I have been bullish on palladium for some time, originally predicting that the lustrous white metal would soar in early 2018. Since that prediction, palladium has risen by a whopping 127%. During 2019, palladium outperformed gold and other precious metals, rallying by a whopping 53%, which was more than double the S&P/TSX Composite Index’s 19% and the notable 30% gain by the S&P500.
In a recent surprising development, palladium gained more than 9% in a day to hit a record high of US$2,528 per ounce. While that has triggered profit-taking, there are signs of more strong gains ahead.
Higher prices ahead
Key to palladium’s tremendous rally has been a substantial surge in demand because of its importance in the fabrication of auto catalysts for gasoline-powered vehicles, and that’s coupled with considerable emerging supply constraints. In fact, the white metal has outperformed many analyst forecasts and should continue to do so for the foreseeable future.

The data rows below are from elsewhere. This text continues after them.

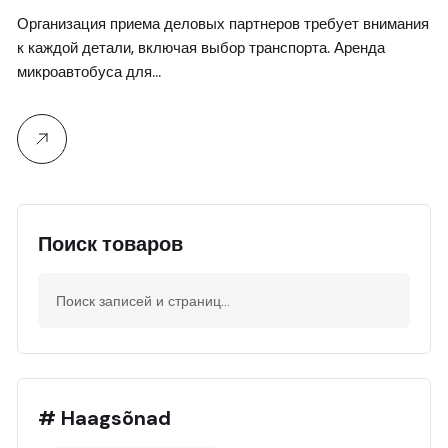
Mercedes V-Class
Организация приема деловых партнеров требует внимания
к каждой детали, включая выбор транспорта. Аренда
микроавтобуса для…
Поиск товаров
# Haagsõnad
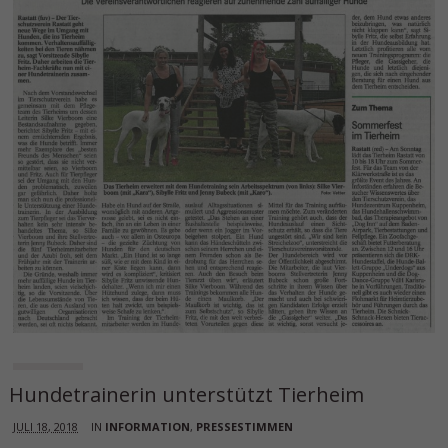
Hundetrainerin unterstützt Tierheim
JULI 18, 2018
IN
INFORMATION
,
PRESSESTIMMEN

An improved global economic outlook coupled with increased manufacturing activity, notably in China, will drive greater consumption of palladium, as demand for motor vehicles rises.
The ongoing crackdown on emissions in many nations, notably China, is leading to ever-greater amounts of palladium being required to fabricate auto-catalysts to improve their effectiveness.
A sharp decline in the popularity of diesel-fueled automobiles, triggered by the Volkswagen emissions scandal, has created greater demand for gasoline-fuelled vehicles. That has sparked further consumption of palladium, because of its crucial role in the manufacture of catalytic converters for gasoline-fuelled vehicles.
There has been considerable speculation, since palladium’s price rallied to record highs, that automakers will switch to cheaper platinum, which is trading at less than half of palladium’s price and is used an auto-catalyst in diesel powered motor vehicles.
It has been estimated that it would take considerable technological improvements and changes in the manufacturing process for platinum to be substituted, making it highly unlikely that such a switch would ever occur.
Supply constraints
Aside from growing demand, a key driver of palladium’s massive rally has been a wide range of supply issues, including production disruptions. Furthermore, the white metal is usually a by-product of platinum and nickel mining, meaning that decisions to boost production typically lag price gains.
When coupled with significant production outages in South Africa, which is the world’s second-largest palladium producer, has experienced significant industrial unrest and electricity shortages, which have weighed heavily on mining operations.
U.S. sanctions against Russia have also fanned fears over global palladium supply being further crimped, helping to push its price higher. Gold’s latest rally, triggered by rising geopolitical and economic risk, has been a boon for all precious metals, giving silver, platinum and palladium a solid lift.
What has emerged is a structural market deficit that won’t be addressed anytime soon, meaning that palladium has further to rally.
Profiting from higher palladium
One of the best ways to profit from higher palladium since North American Palladium was acquired by Impala Platinum Holdings is to buy Ivanhoe Mines (TSX:IVN).
Ivanhoe gained a stunning 72% over the last year, vastly outstripping the S&P/TSX Composite Index’s modest 15%. There are signs that Ivanhoe will soar higher, partly because of the promising outlook for palladium, but also due to plans to accelerate the commencement of production at its flagship Platreef mine. The project, located in South Africa, has been determined to have precious metals reserves of 17.6 million ounces of platinum, palladium, rhodium, and gold.
On reaching commercial production, it is anticipated that Platreef will produce 476,000 ounces of platinum, palladium, rhodium, and gold annually, which, with a cash cost of US$351 per ounce mined, makes it a highly profitable operation in the current operating environment. Those industry-low cash costs are also expected to make it Africa’s lowest-cost producer of platinum group metals, including palladium and rhodium.
Foolish takeaway
A structural supply deficit means it is impossible for global palladium production to meet growing consumption for the foreseeable future, meaning its price will continue to climb higher. That will be boon for palladium miners, and notably Ivanhoe, which is developing the large low-cost Platreef mine, making it likely that the miner will deliver considerable value during 2020 and outperform the broader market yet again.